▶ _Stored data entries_
※

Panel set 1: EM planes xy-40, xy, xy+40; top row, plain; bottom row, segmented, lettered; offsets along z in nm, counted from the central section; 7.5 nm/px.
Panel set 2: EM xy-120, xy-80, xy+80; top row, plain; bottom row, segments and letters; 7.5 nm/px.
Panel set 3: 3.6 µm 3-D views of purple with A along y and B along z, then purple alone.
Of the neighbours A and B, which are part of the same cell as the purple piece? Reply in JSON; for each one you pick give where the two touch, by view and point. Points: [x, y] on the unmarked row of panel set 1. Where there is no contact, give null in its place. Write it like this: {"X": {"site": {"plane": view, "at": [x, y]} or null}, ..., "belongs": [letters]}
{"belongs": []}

※

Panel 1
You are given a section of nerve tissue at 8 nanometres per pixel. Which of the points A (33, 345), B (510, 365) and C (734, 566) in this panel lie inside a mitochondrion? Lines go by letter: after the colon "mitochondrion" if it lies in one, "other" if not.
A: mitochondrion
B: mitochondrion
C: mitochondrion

※

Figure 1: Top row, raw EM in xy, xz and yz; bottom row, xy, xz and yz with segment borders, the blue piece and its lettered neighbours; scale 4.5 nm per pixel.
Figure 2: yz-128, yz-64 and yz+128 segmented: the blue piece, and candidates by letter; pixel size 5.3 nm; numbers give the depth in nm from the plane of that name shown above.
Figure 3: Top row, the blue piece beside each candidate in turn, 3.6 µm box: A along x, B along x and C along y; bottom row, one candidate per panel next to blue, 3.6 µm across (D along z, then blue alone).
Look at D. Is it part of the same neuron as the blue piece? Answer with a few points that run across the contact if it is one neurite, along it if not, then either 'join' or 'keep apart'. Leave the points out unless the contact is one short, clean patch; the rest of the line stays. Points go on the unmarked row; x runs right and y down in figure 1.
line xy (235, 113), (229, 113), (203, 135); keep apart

※

▶ _TASK DIRECTIONS_
Retype the entries above exactly, but only from the line containing "Figure 2: yz-128, yz-64" through the line containing "Figure 3: Top", both included.

▶ _FINISHED EXERCISE_
Figure 2: yz-128, yz-64 and yz+128 segmented: the blue piece, and candidates by letter; pixel size 5.3 nm; numbers give the depth in nm from the plane of that name shown above.
Figure 3: Top row, the blue piece beside each candidate in turn, 3.6 µm box: A along x, B along x and C along y; bottom row, one candidate per panel next to blue, 3.6 µm across (D along z, then blue alone).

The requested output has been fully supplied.